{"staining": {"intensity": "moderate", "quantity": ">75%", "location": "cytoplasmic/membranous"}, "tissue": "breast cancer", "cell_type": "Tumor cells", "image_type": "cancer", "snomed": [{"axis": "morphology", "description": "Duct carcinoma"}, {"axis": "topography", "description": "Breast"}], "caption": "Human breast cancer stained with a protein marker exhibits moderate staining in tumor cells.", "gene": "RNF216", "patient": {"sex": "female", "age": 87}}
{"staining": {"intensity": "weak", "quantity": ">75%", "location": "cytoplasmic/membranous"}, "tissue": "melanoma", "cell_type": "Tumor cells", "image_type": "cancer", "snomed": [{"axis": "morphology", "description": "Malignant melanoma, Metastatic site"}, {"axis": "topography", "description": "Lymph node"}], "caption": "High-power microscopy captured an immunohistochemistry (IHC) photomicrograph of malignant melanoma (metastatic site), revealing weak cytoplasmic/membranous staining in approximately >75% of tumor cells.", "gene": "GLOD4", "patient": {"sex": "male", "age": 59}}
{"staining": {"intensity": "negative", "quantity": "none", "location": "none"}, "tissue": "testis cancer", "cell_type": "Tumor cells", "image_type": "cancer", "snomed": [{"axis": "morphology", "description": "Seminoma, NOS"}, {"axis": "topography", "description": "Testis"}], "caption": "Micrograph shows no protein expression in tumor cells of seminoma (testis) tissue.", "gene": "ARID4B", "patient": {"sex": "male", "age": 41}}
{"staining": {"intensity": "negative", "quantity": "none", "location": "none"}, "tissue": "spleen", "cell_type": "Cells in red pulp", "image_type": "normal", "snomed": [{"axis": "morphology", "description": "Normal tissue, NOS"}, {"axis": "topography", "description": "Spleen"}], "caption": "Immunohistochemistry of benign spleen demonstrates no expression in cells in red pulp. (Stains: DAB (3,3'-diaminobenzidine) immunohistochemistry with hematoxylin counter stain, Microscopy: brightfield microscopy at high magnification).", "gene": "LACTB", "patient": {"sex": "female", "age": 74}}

Work instructions:
Give back exactly the lines from the one containing "microscopy captured an" to the end of the material, both ends included.

Solved problem:
{"staining": {"intensity": "weak", "quantity": ">75%", "location": "cytoplasmic/membranous"}, "tissue": "melanoma", "cell_type": "Tumor cells", "image_type": "cancer", "snomed": [{"axis": "morphology", "description": "Malignant melanoma, Metastatic site"}, {"axis": "topography", "description": "Lymph node"}], "caption": "High-power microscopy captured an immunohistochemistry (IHC) photomicrograph of malignant melanoma (metastatic site), revealing weak cytoplasmic/membranous staining in approximately >75% of tumor cells.", "gene": "GLOD4", "patient": {"sex": "male", "age": 59}}
{"staining": {"intensity": "negative", "quantity": "none", "location": "none"}, "tissue": "testis cancer", "cell_type": "Tumor cells", "image_type": "cancer", "snomed": [{"axis": "morphology", "description": "Seminoma, NOS"}, {"axis": "topography", "description": "Testis"}], "caption": "Micrograph shows no protein expression in tumor cells of seminoma (testis) tissue.", "gene": "ARID4B", "patient": {"sex": "male", "age": 41}}
{"staining": {"intensity": "negative", "quantity": "none", "location": "none"}, "tissue": "spleen", "cell_type": "Cells in red pulp", "image_type": "normal", "snomed": [{"axis": "morphology", "description": "Normal tissue, NOS"}, {"axis": "topography", "description": "Spleen"}], "caption": "Immunohistochemistry of benign spleen demonstrates no expression in cells in red pulp. (Stains: DAB (3,3'-diaminobenzidine) immunohistochemistry with hematoxylin counter stain, Microscopy: brightfield microscopy at high magnification).", "gene": "LACTB", "patient": {"sex": "female", "age": 74}}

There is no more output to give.